To discover the concepts learned by the model, we adapt the sparse autoencoder (SAE) approach as described by 4.
The Sparse Autoencoders (SAEs) proposed by 4 consist of a linear encoder \(f(\cdot)\) with weights \(\vec W_{E}\in\mathbb R^{d\times h}\), a ReLU non-linearity \(\phi\), and a linear decoder \(g(\cdot)\) with weights \(\vec W_D\in\mathbb R^{h\times d}\). For a given input \(\vec a\), the SAE computes:
\[ \begin{align} \text{SAE}(\vec a) = (g \circ \phi \circ f) (\vec a) = \vec W_D^T\;\phi\left(\vec W_E^T \vec a\right)\;. \end{align} \]Importantly, the hidden representation \(f(\vec a)\) is of significantly higher dimensionality than the CLIP embedding space (i.e., \(h\gg d\)), but optimised to activate only very sparsely. Specifically, the SAE is trained with an \(L_2\) reconstruction loss, as well as an \(L_1\) sparsity regularisation:
\[ \begin{align} \mathcal L_\text{SAE}(\vec a) = \lVert\text{SAE}(\vec a) - \vec a\rVert^2_2 + \lambda_1 \lVert \phi(f(\vec a))\rVert_1 \end{align} \]with \(\lambda_1\) a hyperparameter. To discover a diverse set of concepts for usage in downstream tasks, we train the SAE on a large dataset \(\mathcal{D}_\text{extract}\); given the reconstruction objective, no labels for this dataset are required.
Once we trained the SAE, we automatically name the individual feature dimensions in the hidden representation of the SAE. For this, we use a large vocabulary \(\mathcal{V}=\{v_1,v_2,\dots\}\) of English words, which we embed via the CLIP text encoder \(\mathcal T\) to obtain word embeddings \(\mathcal E=\{\vec e_1, \vec e_2, \dots\}\).
To name the SAE’s hidden features, we propose to leverage the fact that each of the SAE neurons \(c\) is assigned a specific dictionary vector \(\vec p_c\), corresponding to a column of the decoder weight matrix:
\[ \begin{align} \vec p_c = [\vec W_D]_c \in \mathbb R^{d}\;. \end{align} \]If the SAE indeed succeeds to decompose image representations given by CLIP into individual concepts, we expect the \(\vec p_c\) to resemble the embeddings of particular words that CLIP has learnt to expect in a corresponding image caption.
Hence, to name the ‘concept’ neuron \(c\) of the SAE, we propose to assign it the word \(s_c\) of the closest text embedding in \(\mathcal E\):
\[ \begin{equation} s_c = \arg\min_{v \in \mathcal{V}} \;\left[\cos\left(\vec p_c,\mathcal{T}(v)\right) \right]\;. \end{equation} \]Note that this setting is equivalent to using the SAE to reconstruct a CLIP feature when only the concept to be named is present. As CLIP was trained to optimise cosine similarities between text and image embeddings, using the cosine similarity to assign names to concept nodes is a natural choice in this context.
Thus far, we trained an SAE to obtain sparse representations, and named individual ’neurons’ by leveraging the similarity between dictionary vectors \(\vec p_c\) to word embeddings obtained via CLIP’s text encoder \(\mathcal T\).

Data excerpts

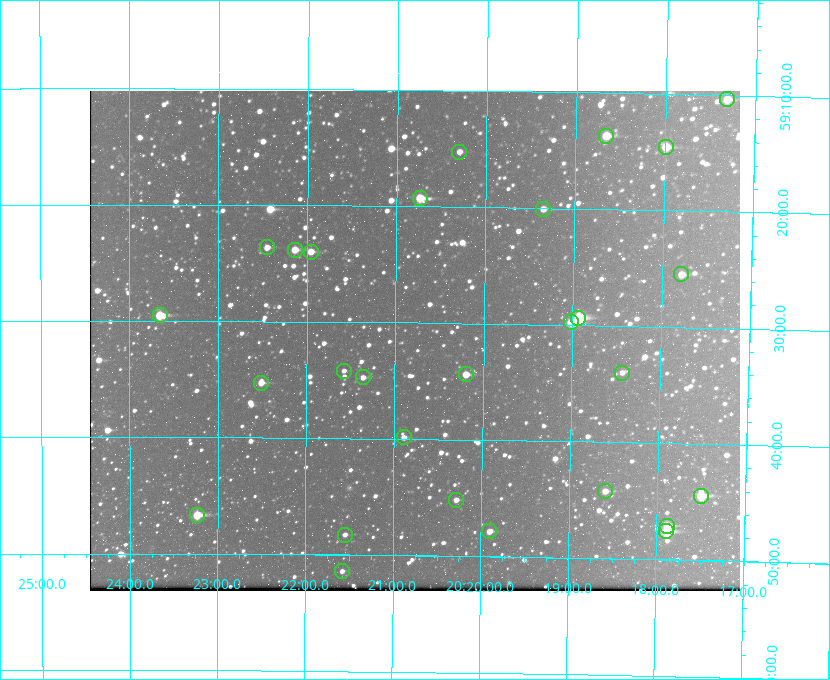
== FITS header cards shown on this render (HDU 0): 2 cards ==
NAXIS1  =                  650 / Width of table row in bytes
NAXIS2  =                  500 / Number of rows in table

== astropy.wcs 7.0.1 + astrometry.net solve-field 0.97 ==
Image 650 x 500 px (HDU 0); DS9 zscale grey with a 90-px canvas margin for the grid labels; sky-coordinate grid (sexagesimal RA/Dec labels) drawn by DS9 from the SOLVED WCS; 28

CHALLENGE 1 —
List the three components that make up the sparse autoencoder described in the sparse autoencoder text.
CHALLENGE 2 —
Put the stretch of the listing from the line containing "astropy.wcs 7.0.1 +" through the end of the listing into a JSON list of strings, one string per line, leaving out blank lines.

EXPECTED OUTPUT 1 —
- a linear encoder f(·) with weights W_E
- a ReLU non-linearity φ
- a linear decoder g(·) with weights W_D

EXPECTED OUTPUT 2 —
[
  "== astropy.wcs 7.0.1 + astrometry.net solve-field 0.97 ==",
  "Image 650 x 500 px (HDU 0); DS9 zscale grey with a 90-px canvas margin for the grid labels; sky-coordinate grid (sexagesimal RA/Dec labels) drawn by DS9 from the SOLVED WCS; 28"
]